Samarinda– Wakil Ketua Komisi IV DPRD Kota Samarinda, Sri Puji Astuti, menyoroti maraknya praktik penghulu liar yang diduga menjadi pemicu meningkatnya kasus pernikahan dini di kota ini. Fenomena tersebut dinilai menjadi penghambat besar dalam upaya mewujudkan Samarinda sebagai Kota Layak Anak (KLA).
“Kasus pernikahan dini masih sering terjadi. Bahkan sampai sekarang masih ada praktik nikah sirih yang dilakukan oleh penghulu liar. Ini jelas merusak masa depan anak-anak kita,” ujar Puji (16/6/2025).
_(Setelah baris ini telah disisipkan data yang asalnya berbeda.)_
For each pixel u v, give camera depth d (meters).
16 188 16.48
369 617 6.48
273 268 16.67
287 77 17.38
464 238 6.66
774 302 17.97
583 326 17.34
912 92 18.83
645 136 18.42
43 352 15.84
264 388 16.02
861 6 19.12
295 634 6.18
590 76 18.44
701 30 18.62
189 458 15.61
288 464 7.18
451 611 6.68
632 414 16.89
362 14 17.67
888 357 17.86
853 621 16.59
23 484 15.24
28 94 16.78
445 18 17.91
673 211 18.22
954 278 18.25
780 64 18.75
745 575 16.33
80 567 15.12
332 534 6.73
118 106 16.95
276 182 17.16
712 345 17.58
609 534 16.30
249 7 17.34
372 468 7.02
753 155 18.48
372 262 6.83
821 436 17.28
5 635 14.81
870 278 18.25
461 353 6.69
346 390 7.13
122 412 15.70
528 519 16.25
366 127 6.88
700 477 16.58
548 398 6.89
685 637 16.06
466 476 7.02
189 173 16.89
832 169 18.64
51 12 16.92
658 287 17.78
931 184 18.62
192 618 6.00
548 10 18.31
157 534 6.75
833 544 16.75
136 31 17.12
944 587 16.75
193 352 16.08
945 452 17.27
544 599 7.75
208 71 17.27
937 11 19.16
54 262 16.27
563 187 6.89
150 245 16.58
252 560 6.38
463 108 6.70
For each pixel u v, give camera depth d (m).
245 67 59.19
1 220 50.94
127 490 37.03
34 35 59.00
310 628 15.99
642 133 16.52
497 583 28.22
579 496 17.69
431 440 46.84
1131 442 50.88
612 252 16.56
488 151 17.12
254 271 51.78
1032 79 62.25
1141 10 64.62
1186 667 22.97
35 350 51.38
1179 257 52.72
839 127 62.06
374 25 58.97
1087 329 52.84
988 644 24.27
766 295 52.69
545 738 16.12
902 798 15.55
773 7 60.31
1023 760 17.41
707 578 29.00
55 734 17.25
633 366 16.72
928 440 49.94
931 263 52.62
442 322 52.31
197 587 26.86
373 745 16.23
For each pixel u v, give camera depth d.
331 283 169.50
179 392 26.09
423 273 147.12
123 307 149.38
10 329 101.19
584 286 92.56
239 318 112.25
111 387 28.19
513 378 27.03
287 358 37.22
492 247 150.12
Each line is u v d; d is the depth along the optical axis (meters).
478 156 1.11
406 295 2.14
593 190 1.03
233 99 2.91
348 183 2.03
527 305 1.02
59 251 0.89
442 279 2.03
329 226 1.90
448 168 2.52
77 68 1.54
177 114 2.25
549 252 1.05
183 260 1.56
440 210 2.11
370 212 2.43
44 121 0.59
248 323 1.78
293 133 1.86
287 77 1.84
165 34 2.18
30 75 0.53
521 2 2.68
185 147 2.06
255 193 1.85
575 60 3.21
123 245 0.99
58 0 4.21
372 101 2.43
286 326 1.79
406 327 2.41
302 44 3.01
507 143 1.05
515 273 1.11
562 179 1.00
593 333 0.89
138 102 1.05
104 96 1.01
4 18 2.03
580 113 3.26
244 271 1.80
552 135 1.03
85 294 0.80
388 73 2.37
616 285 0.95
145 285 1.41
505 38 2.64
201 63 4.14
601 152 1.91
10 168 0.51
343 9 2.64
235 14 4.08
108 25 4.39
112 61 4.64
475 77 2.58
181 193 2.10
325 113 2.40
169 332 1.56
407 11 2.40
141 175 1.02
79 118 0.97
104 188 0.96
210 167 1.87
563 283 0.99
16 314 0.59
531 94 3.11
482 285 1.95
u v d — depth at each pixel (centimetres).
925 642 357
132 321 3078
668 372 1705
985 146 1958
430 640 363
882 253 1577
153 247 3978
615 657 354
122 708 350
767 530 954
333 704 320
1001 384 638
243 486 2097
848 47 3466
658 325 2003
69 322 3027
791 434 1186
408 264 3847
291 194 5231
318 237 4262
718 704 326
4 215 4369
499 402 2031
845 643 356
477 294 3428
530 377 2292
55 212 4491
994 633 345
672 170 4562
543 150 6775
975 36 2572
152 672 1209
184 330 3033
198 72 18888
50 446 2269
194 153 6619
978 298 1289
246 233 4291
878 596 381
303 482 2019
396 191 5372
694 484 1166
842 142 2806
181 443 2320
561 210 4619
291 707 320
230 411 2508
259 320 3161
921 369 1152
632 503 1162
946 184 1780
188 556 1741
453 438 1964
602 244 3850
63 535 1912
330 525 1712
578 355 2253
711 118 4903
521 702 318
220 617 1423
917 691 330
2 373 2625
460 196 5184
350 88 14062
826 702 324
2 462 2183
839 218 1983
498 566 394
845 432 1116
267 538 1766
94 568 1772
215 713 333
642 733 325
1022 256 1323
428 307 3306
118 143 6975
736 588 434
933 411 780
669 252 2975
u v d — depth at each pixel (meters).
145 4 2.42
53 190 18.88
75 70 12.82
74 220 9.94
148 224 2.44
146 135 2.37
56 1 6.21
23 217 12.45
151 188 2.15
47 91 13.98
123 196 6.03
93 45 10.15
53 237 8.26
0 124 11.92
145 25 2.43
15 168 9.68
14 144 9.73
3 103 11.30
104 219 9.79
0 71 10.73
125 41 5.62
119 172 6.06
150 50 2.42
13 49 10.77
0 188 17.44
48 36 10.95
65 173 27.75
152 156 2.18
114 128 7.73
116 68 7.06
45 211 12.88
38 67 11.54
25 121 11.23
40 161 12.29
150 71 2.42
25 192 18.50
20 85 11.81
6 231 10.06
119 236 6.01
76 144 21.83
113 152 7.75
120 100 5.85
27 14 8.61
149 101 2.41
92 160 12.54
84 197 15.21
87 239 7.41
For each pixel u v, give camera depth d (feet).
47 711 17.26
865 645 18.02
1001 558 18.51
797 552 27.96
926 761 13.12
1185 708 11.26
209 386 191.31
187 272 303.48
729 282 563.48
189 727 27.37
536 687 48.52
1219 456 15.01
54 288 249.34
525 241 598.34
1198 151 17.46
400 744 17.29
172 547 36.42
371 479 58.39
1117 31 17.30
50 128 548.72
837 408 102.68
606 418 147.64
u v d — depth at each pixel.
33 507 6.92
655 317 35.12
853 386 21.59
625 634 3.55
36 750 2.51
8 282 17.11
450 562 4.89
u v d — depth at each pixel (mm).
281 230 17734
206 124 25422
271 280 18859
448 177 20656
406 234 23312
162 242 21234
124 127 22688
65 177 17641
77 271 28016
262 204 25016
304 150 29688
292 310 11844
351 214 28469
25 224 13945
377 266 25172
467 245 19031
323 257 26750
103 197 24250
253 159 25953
Puji menilai pernikahan dini bukan hanya persoalan sosial, tetapi juga menjadi tantangan serius dalam menjalankan program wajib belajar 12 tahun. Ia menekankan pentingnya peran aktif pemerintah dalam memberikan edukasi kepada masyarakat tentang dampak negatif pernikahan di usia sekolah.
“Ini pekerjaan rumah besar bagi pemerintah. Harus ada langkah konkret, bukan hanya sosialisasi biasa. Masyarakat harus benar-benar paham bahwa pendidikan adalah pondasi utama masa depan anak,” tegasnya.
Lebih lanjut, ia menyoroti pola pikir sebagian orang tua yang masih menganggap pendidikan cukup sampai anak bisa membaca, menulis, dan berhitung. Sikap ini, menurut Puji, menjadi faktor utama yang mendorong terjadinya pernikahan usia dini.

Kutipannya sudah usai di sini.